■ **PROBLEM TO SOLVE**
Every line of the data below is to be duplicated exactly, pictures excepted.

Source data
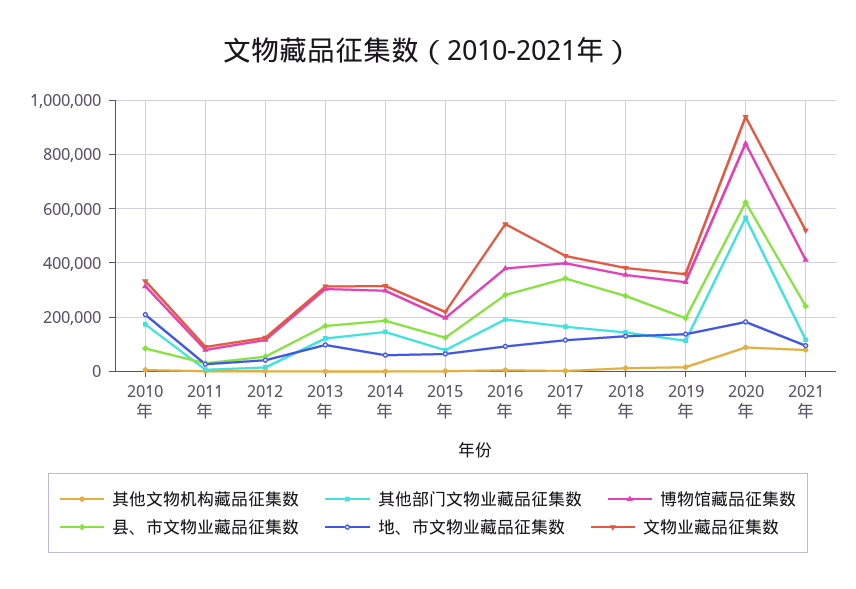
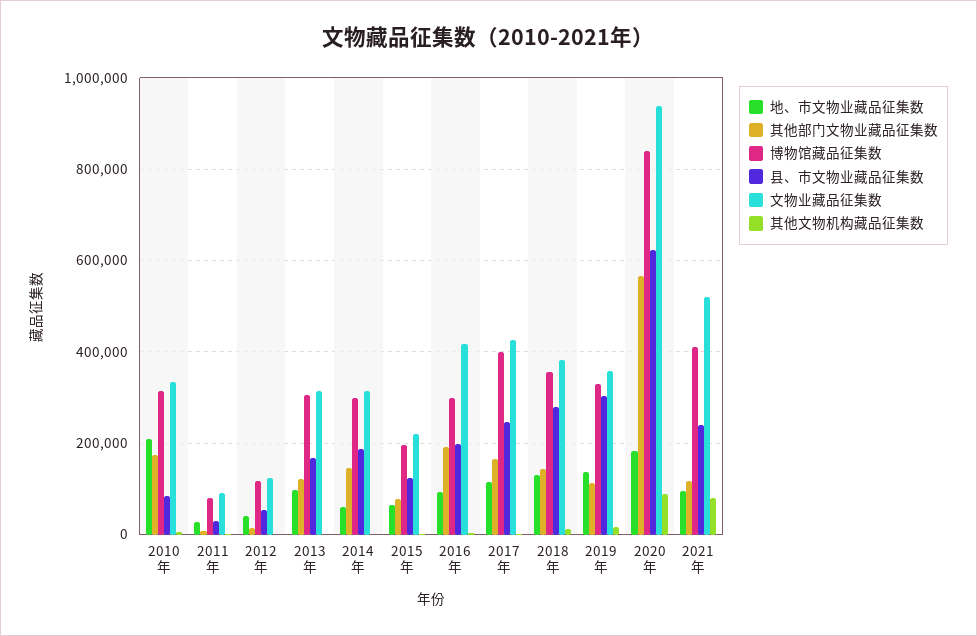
  {
    "其他文物机构藏品征集数": {
      "2010年": 0,
      "2011年": 0,
      "2012年": 0,
      "2013年": 0,
      "2014年": 0,
      "2015年": 0,
      "2016年": 0,
      "2017年": 0,
      "2018年": 20000,
      "2019年": 20000,
      "2020年": 80000,
      "2021年": 80000
    },
    "其他部门文物业藏品征集数": {
      "2010年": 180000,
      "2011年": 0,
      "2012年": 20000,
      "2013年": 120000,
      "2014年": 140000,
      "2015年": 80000,
      "2016年": 200000,
      "2017年": 160000,
      "2018年": 140000,
      "2019年": 120000,
      "2020年": 560000,
      "2021年": 120000
    },
    "博物馆藏品征集数": {
      "2010年": 320000,
      "2011年": 80000,
      "2012年": 120000,
      "2013年": 300000,
      "2014年": 300000,
      "2015年": 200000,
-     "2016年": 375000,
+     "2016年": 300000,
      "2017年": 400000,
      "2018年": 360000,
      "2019年": 320000,
      "2020年": 840000,
      "2021年": 420000
    },
    "县、市文物业藏品征集数": {
      "2010年": 80000,
      "2011年": 40000,
      "2012年": 60000,
      "2013年": 160000,
      "2014年": 180000,
      "2015年": 120000,
-     "2016年": 275000,
+     "2016年": 200000,
-     "2017年": 350000,
+     "2017年": 240000,
      "2018年": 280000,
-     "2019年": 200000,
+     "2019年": 300000,
      "2020年": 620000,
      "2021年": 240000
    },
    "地、市文物业藏品征集数": {
      "2010年": 200000,
      "2011年": 20000,
      "2012年": 40000,
      "2013年": 100000,
      "2014年": 60000,
      "2015年": 60000,
      "2016年": 100000,
      "2017年": 120000,
      "2018年": 140000,
      "2019年": 140000,
      "2020年": 180000,
      "2021年": 100000
    },
    "文物业藏品征集数": {
      "2010年": 340000,
      "2011年": 100000,
      "2012年": 120000,
      "2013年": 320000,
      "2014年": 320000,
      "2015年": 220000,
-     "2016年": 550000,
+     "2016年": 420000,
      "2017年": 420000,
      "2018年": 380000,
      "2019年": 360000,
      "2020年": 940000,
      "2021年": 520000
    }
  }

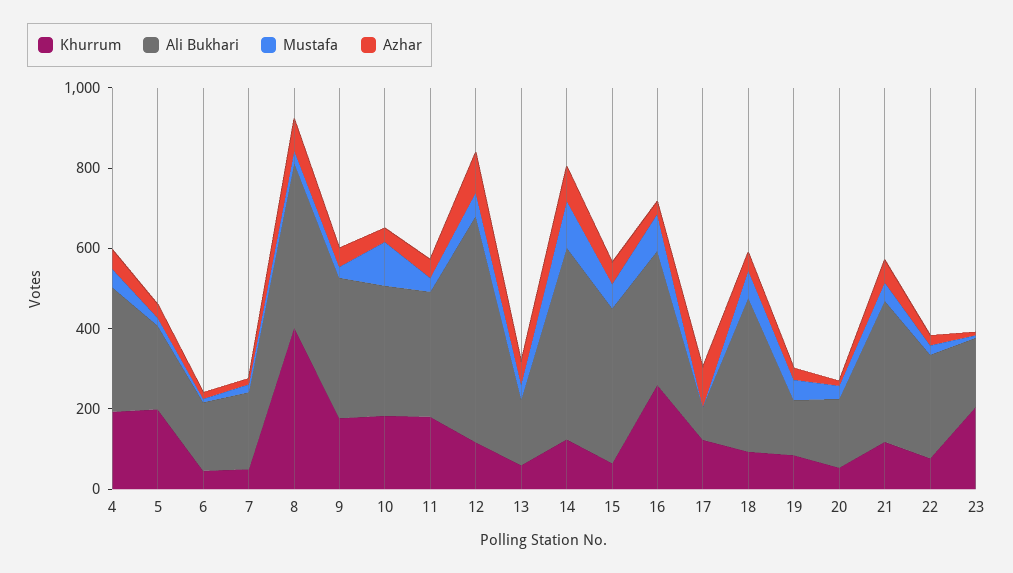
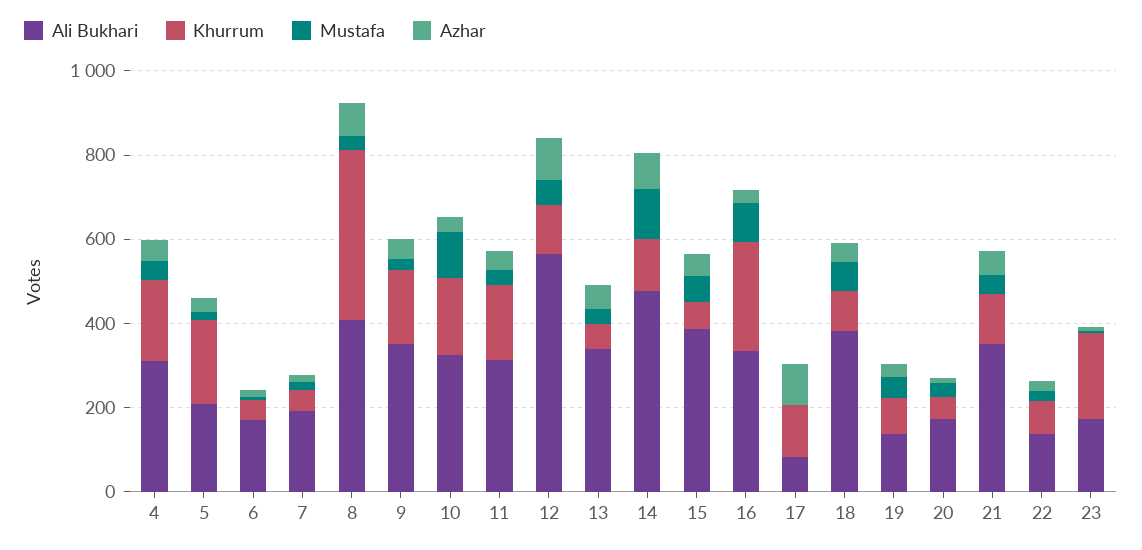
  {
    "Khurrum": {
      "4": 200,
      "5": 200,
      "6": 50,
      "7": 50,
      "8": 400,
      "9": 200,
      "10": 200,
      "11": 200,
      "12": 100,
      "13": 50,
      "14": 100,
      "15": 50,
      "16": 250,
      "17": 100,
      "18": 100,
      "19": 100,
      "20": 50,
      "21": 100,
      "22": 100,
      "23": 200
    },
    "Ali Bukhari": {
      "4": 300,
      "5": 200,
      "6": 150,
      "7": 200,
      "8": 400,
      "9": 350,
      "10": 300,
      "11": 300,
      "12": 550,
-     "13": 150,
+     "13": 350,
      "14": 500,
      "15": 400,
      "16": 350,
      "17": 100,
      "18": 400,
      "19": 150,
      "20": 150,
      "21": 350,
-     "22": 250,
+     "22": 150,
      "23": 150
    },
    "Mustafa": {
      "4": 50,
      "5": 0,
      "6": 0,
      "7": 0,
      "8": 50,
      "9": 50,
      "10": 100,
      "11": 50,
      "12": 50,
      "13": 50,
      "14": 100,
      "15": 50,
      "16": 100,
      "17": 0,
      "18": 50,
      "19": 50,
      "20": 50,
      "21": 50,
      "22": 0,
      "23": 0
    },
    "Azhar": {
      "4": 50,
      "5": 50,
      "6": 0,
      "7": 0,
      "8": 100,
      "9": 50,
      "10": 50,
      "11": 50,
      "12": 100,
      "13": 50,
      "14": 100,
      "15": 50,
      "16": 50,
      "17": 100,
      "18": 50,
      "19": 50,
      "20": 0,
      "21": 50,
      "22": 0,
      "23": 0
    }
  }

■ **SOLUTION**
  {
    "其他文物机构藏品征集数": {
      "2010年": 0,
      "2011年": 0,
      "2012年": 0,
      "2013年": 0,
      "2014年": 0,
      "2015年": 0,
      "2016年": 0,
      "2017年": 0,
      "2018年": 20000,
      "2019年": 20000,
      "2020年": 80000,
      "2021年": 80000
    },
    "其他部门文物业藏品征集数": {
      "2010年": 180000,
      "2011年": 0,
      "2012年": 20000,
      "2013年": 120000,
      "2014年": 140000,
      "2015年": 80000,
      "2016年": 200000,
      "2017年": 160000,
      "2018年": 140000,
      "2019年": 120000,
      "2020年": 560000,
      "2021年": 120000
    },
    "博物馆藏品征集数": {
      "2010年": 320000,
      "2011年": 80000,
      "2012年": 120000,
      "2013年": 300000,
      "2014年": 300000,
      "2015年": 200000,
-     "2016年": 375000,
+     "2016年": 300000,
      "2017年": 400000,
      "2018年": 360000,
      "2019年": 320000,
      "2020年": 840000,
      "2021年": 420000
    },
    "县、市文物业藏品征集数": {
      "2010年": 80000,
      "2011年": 40000,
      "2012年": 60000,
      "2013年": 160000,
      "2014年": 180000,
      "2015年": 120000,
-     "2016年": 275000,
+     "2016年": 200000,
-     "2017年": 350000,
+     "2017年": 240000,
      "2018年": 280000,
-     "2019年": 200000,
+     "2019年": 300000,
      "2020年": 620000,
      "2021年": 240000
    },
    "地、市文物业藏品征集数": {
      "2010年": 200000,
      "2011年": 20000,
      "2012年": 40000,
      "2013年": 100000,
      "2014年": 60000,
      "2015年": 60000,
      "2016年": 100000,
      "2017年": 120000,
      "2018年": 140000,
      "2019年": 140000,
      "2020年": 180000,
      "2021年": 100000
    },
    "文物业藏品征集数": {
      "2010年": 340000,
      "2011年": 100000,
      "2012年": 120000,
      "2013年": 320000,
      "2014年": 320000,
      "2015年": 220000,
-     "2016年": 550000,
+     "2016年": 420000,
      "2017年": 420000,
      "2018年": 380000,
      "2019年": 360000,
      "2020年": 940000,
      "2021年": 520000
    }
  }

  {
    "Khurrum": {
      "4": 200,
      "5": 200,
      "6": 50,
      "7": 50,
      "8": 400,
      "9": 200,
      "10": 200,
      "11": 200,
      "12": 100,
      "13": 50,
      "14": 100,
      "15": 50,
      "16": 250,
      "17": 100,
      "18": 100,
      "19": 100,
      "20": 50,
      "21": 100,
      "22": 100,
      "23": 200
    },
    "Ali Bukhari": {
      "4": 300,
      "5": 200,
      "6": 150,
      "7": 200,
      "8": 400,
      "9": 350,
      "10": 300,
      "11": 300,
      "12": 550,
-     "13": 150,
+     "13": 350,
      "14": 500,
      "15": 400,
      "16": 350,
      "17": 100,
      "18": 400,
      "19": 150,
      "20": 150,
      "21": 350,
-     "22": 250,
+     "22": 150,
      "23": 150
    },
    "Mustafa": {
      "4": 50,
      "5": 0,
      "6": 0,
      "7": 0,
      "8": 50,
      "9": 50,
      "10": 100,
      "11": 50,
      "12": 50,
      "13": 50,
      "14": 100,
      "15": 50,
      "16": 100,
      "17": 0,
      "18": 50,
      "19": 50,
      "20": 50,
      "21": 50,
      "22": 0,
      "23": 0
    },
    "Azhar": {
      "4": 50,
      "5": 50,
      "6": 0,
      "7": 0,
      "8": 100,
      "9": 50,
      "10": 50,
      "11": 50,
      "12": 100,
      "13": 50,
      "14": 100,
      "15": 50,
      "16": 50,
      "17": 100,
      "18": 50,
      "19": 50,
      "20": 0,
      "21": 50,
      "22": 0,
      "23": 0
    }
  }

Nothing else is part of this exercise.